Pillars

SJI implements and supports anti-trafficking strategies through a comprehensive lens that incorporates environmental, immigrant, economic, and racial justice. By recognizing the interconnectedness of these issues, we address how environmental damage, immigrant challenges, economic struggles, and racial inequalities all contribute to trafficking. Our approach focuses on creating policies that protect the environment, support immigrant rights, reduce poverty, and confront systemic racism, with the goal of preventing trafficking and helping those most at risk. 

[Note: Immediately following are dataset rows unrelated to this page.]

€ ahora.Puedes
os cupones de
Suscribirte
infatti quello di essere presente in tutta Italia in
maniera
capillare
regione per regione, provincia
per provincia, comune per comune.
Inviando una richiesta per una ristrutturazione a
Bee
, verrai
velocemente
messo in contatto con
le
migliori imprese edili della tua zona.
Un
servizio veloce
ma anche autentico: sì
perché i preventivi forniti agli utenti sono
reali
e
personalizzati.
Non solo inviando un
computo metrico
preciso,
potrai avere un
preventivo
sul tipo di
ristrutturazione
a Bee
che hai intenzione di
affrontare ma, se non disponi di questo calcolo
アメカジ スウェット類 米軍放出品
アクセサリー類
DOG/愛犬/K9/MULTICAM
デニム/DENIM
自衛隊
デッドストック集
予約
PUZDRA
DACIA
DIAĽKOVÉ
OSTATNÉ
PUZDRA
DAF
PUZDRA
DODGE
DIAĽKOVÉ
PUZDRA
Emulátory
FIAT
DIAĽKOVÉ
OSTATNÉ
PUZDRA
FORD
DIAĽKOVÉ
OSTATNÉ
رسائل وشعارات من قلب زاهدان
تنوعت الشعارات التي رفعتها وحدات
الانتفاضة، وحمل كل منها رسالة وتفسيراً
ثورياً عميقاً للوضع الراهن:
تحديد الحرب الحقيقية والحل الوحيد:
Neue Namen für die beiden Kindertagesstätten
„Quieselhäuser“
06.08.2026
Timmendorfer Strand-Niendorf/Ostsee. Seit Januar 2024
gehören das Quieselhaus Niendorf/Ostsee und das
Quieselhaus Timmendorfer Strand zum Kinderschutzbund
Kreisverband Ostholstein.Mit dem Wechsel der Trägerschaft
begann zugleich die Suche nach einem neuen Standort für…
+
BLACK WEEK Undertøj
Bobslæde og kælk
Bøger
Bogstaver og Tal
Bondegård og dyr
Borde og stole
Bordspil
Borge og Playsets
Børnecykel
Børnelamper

Our pillars guide our approach, driving the creation of policies that protect the environment, support immigrant rights, reduce poverty, confront systemic racism, and hold government actors accountable, with the goal of preventing trafficking and helping those most at risk

Pillars

1. Racial Justice

Community-informed solutions to historical and systemic racial inequity must be fully integrated into anti-trafficking efforts, with stakeholders that invest resources and political capital in racial justice, including reform to existing immigration and criminal legal systems.

2. Economic Justice

Prevent trafficking in both formal and informal economies to reduce poverty and ensure vulnerable groups have equitable access to resources, support systems, and essential services from which they have been historically excluded.

3. Immigration Justice 

In ten years, the Sunita Jain Anti- Trafficking Initiative will have reduced enforcement policies complicit in trafficking and established legal protections that reflect the lived experience of vulnerable groups. This includes immigration reform to create a legal pathway to citizenship and prevent trafficking.

4. Climate Justice 

Human Trafficking is codified as a critical part of climate change narrative, reflected in locally led resilience efforts, evidence-based research and tangible legal protections.

5. Government Accountability

Anti-trafficking laws, policies, and government practices will be guided by the voices of trafficking survivors, who urge anti-carceral and public health approaches to prevention and demand accountability for government actors and agencies that perpetuate, enable, aid, or abet human trafficking.